Trichodesmium: bacteria that fertilize the oceans work together to adapt to light levels

by The Insights

Trichodesmium filaments can coalesce to form an aggregate called a puff

Florida Fish and Wildlife Conservation Commission

Perhaps one of the most abundant and important types of photosynthetic bacteria in the oceans owes its success to teamwork.

The bacteria, called Trichodesmiumcan actively unite to form large aggregates in response to changing environmental conditions, or separate, found Ulrike Pfreundt of ETH Zurich in Switzerland and colleagues.

“This behavior may be the key to why Trichodesmium is so abundant and so successful,” says Pfreundt.

Trichodesmium is a group of several species of cyanobacteria. Its members are sometimes called sawdust, as they often form reddish-brown flowers, which may have given the Red Sea its name.

These bacteria not only provide food for other organisms, they also turn nitrogen from the atmosphere into chemicals that other photosynthetic organisms can use. They fertilize large areas of the ocean that would otherwise be too low in nutrients for anything to grow, Pfreundt says.

“It’s living fertilizer for the oceans, basically,” she says. “They provide a very large part of the nitrogen fixed in the ocean, and many other organisms that sequester CO2 depend on this nitrogen.”

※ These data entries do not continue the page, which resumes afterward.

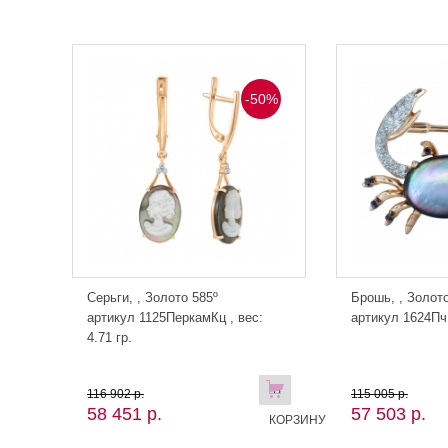
0%
-50%
Серьги, , Золото 585º
Брошь, , Золото
артикул 1125ПеркамКц , вес:
артикул 1624ПчК
4.71 гр.
В
В
116 902 р.
115 005 р.
58 451 р.
57 503 р.
КОРЗИНУ
КОРЗИНУ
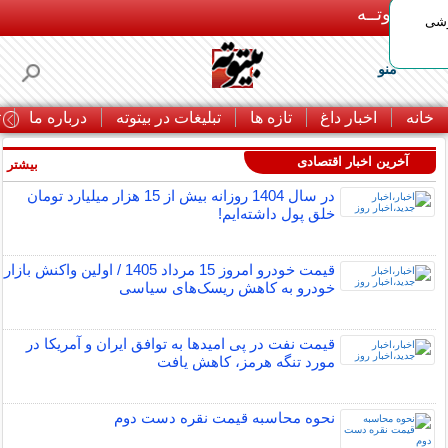
بـیتوتــه
وشی
منو
خانه
اخبار داغ
تازه ها
تبلیغات در بیتوته
درباره ما
ت
آخرین اخبار اقتصادی
بیشتر »
در سال 1404 روزانه بیش از 15 هزار میلیارد تومان
خلق پول داشته‌ایم!
قیمت خودرو امروز 15 مرداد 1405 / اولین واکنش بازار
خودرو به کاهش ریسک‌های سیاسی
قیمت نفت در پی امیدها به توافق ایران و آمریکا در
مورد تنگه هرمز، کاهش یافت
نحوه محاسبه قیمت نقره دست دوم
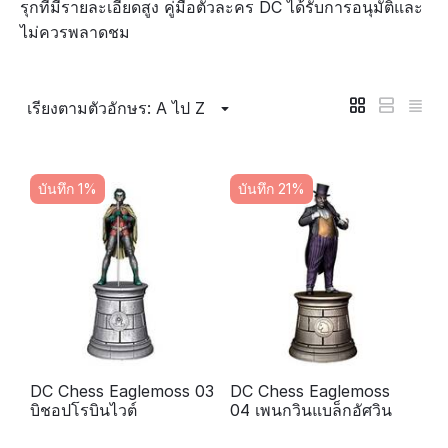
รุกที่มีรายละเอียดสูง คู่มือตัวละคร DC ได้รับการอนุมัติและ
ไม่ควรพลาดชม
เรียงตามตัวอักษร: A ไป Z
บันทึก 1%
บันทึก 21%
DC Chess Eaglemoss 03
DC Chess Eaglemoss
บิชอปโรบินไวต์
04 เพนกวินแบล็กอัศวิน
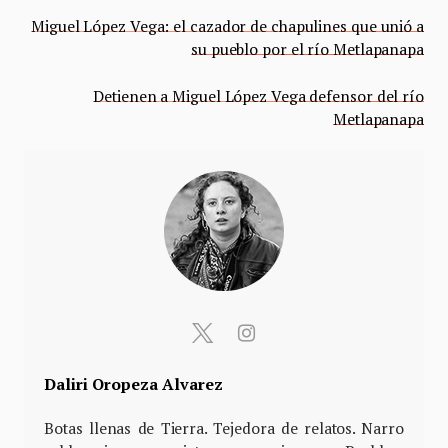
Miguel López Vega: el cazador de chapulines que unió a
su pueblo por el río Metlapanapa
Detienen a Miguel López Vega defensor del río
Metlapanapa
Daliri Oropeza Alvarez
Botas llenas de Tierra. Tejedora de relatos. Narro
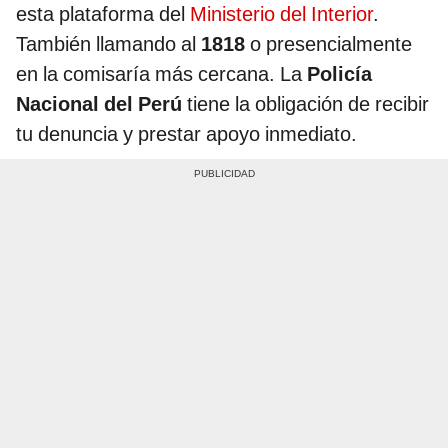
esta plataforma del
Ministerio del Interior
.
También llamando al
1818
o presencialmente
en la comisaría más cercana. La
Policía
Nacional del Perú
tiene la obligación de recibir
tu denuncia y prestar apoyo inmediato.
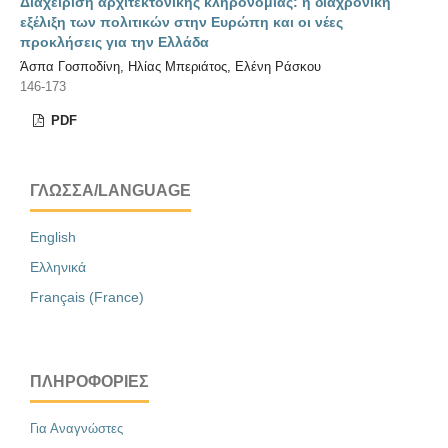
Διαχείριση αρχιτεκτονικής κληρονομιάς: η διαχρονική
εξέλιξη των πολιτικών στην Ευρώπη και οι νέες
προκλήσεις για την Ελλάδα
Άσπα Γοσποδίνη, Ηλίας Μπεριάτος, Ελένη Ράσκου
146-173
PDF
ΓΛΏΣΣΑ/LANGUAGE
English
Ελληνικά
Français (France)
ΠΛΗΡΟΦΟΡΊΕΣ
Για Αναγνώστες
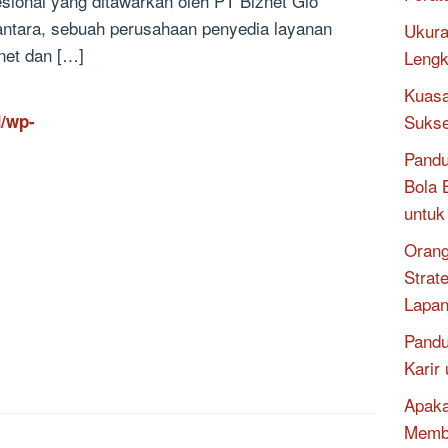
esional yang ditawarkan oleh PT Biznet Gio
ntara, sebuah perusahaan penyedia layanan
Ukura
rnet dan […]
Lengk
Kuasa
Sukse
/wp-
Pandu
Bola 
untu
Orang
Strat
Lapa
Pandu
Karir
Apaka
Memb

Trichodesmium grows in hair-like filaments up to several hundred cells long. Filaments can be found floating individually, but also often in colonies or aggregates, each containing up to several hundred filaments.

These aggregates can measure 1 or 2 millimeters in diameter, making them visible to the naked eye. In some aggregates, called puffs, the filaments radiate from the center like a tassel. In others, called tufts, the filaments run parallel like a strand of hair.

Aggregates have been shown to help Trichodesmium get the iron it needs from the dust particles. But how the aggregates form is a mystery, says Pfreundt. One idea is that the filaments simply stick together if they collide, but that doesn’t explain their organized appearance. Another is that they grow up that way.

Growing up Trichodesmium in the lab to study his genomes, Pfreundt noticed that the appearance of the aggregates could completely change during the day, which made him suspect that an active process was involved. She and her colleagues have now done a series of experiments to confirm this and show how it happens.

Filaments can slide along surfaces, and when two filaments come into contact, they can start sliding past each other, like two trains that use each other as a track. If this process continues indefinitely, the filaments slide completely past each other, says Pfreundt. Thus, when the bacteria want to remain in aggregates, they continue to reverse directions.

To make the aggregates cluster more tightly, reversals occur more often, maintaining greater overlaps of the filaments, she found. To loosen them, inversions occur less often.

This loosening or tightening of aggregates can occur within minutes in response to changes in light levels, the team found. Very bright light can damage the photosynthetic machinery, and tighter aggregates reduce the light levels each filament is exposed to.

In the ocean it can help Trichodesmium face the sun coming out or passing behind the clouds.

Pfreundt believes this loosening or tightening also helps aggregates control their buoyancy, allowing them to rise or fall as needed. Trichodesmium is known to move deeper to obtain phosphate when this nutrient is depleted at the surface.

“The reversal mechanism of Trichodesmium — causing aggregates to loosen or tighten to affect their density, buoyancy, and light acquisition — may well have contributed to the species’ success,” says Richard Kirby, an independent scientist and author who studies plankton.

Pfreundt and his colleagues also discovered that, rather than understanding different strains as previously thought, puffs form from the fusion of clumps. But many questions remain unanswered, like how the filaments slide and how they know when to reverse.